[Records from a dataset]
# # #
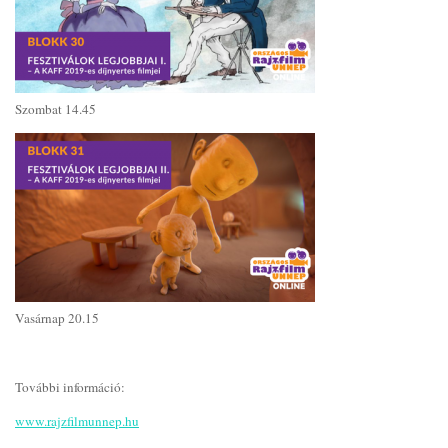
Szombat 14.45
Vasárnap 20.15
További információ:
www.rajzfilmunnep.hu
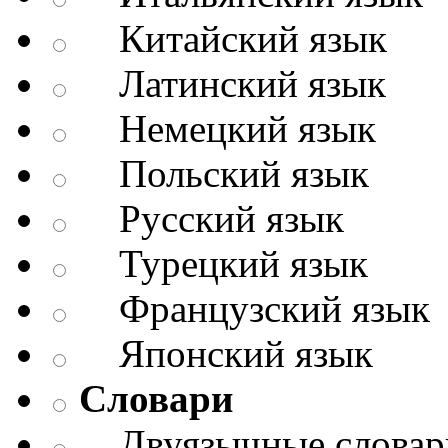
Китайский язык
Латинский язык
Немецкий язык
Польский язык
Русский язык
Турецкий язык
Французский язык
Японский язык
Словари
Двуязычные словар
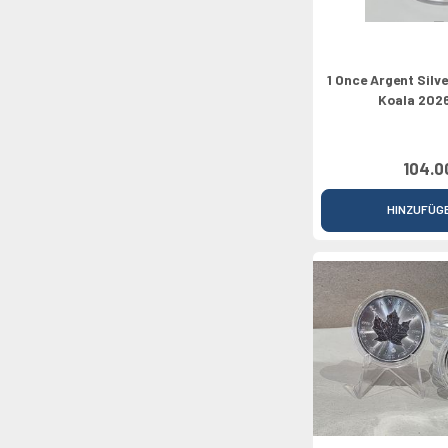
1 Once Argent Silv
Koala 2026
104.0
HINZUFÜG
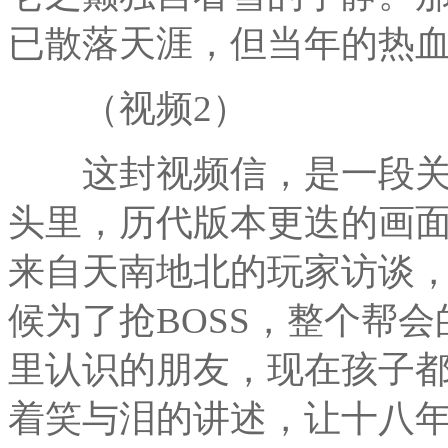
已散落天涯，但当年的热
（视频2）
这封视频信，是一段关
头里，历代版本更迭的画
来自天南地北的玩家访谈，
候为了抢BOSS，整个帮会
里认识的朋友，现在孩子都
着笑与泪的讲述，让十八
# # #
Turn the text read from all of the entries into one numbered list with a line per item, skipping any blank lines and leaving the pictures out.

1. Szombat 14.45
2. Vasárnap 20.15
3. További információ:
4. www.rajzfilmunnep.hu
5. Китайский язык
6. Латинский язык
7. Немецкий язык
8. Польский язык
9. Русский язык
10. Турецкий язык
11. Французский язык
12. Японский язык
13. Словари
14. Двуязычные словар
15. 1 Once Argent Silv
16. Koala 2026
17. 104.0
18. HINZUFÜG
19. 已散落天涯，但当年的热
20. （视频2）
21. 这封视频信，是一段关
22. 头里，历代版本更迭的画
23. 来自天南地北的玩家访谈，
24. 候为了抢BOSS，整个帮会
25. 里认识的朋友，现在孩子都
26. 着笑与泪的讲述，让十八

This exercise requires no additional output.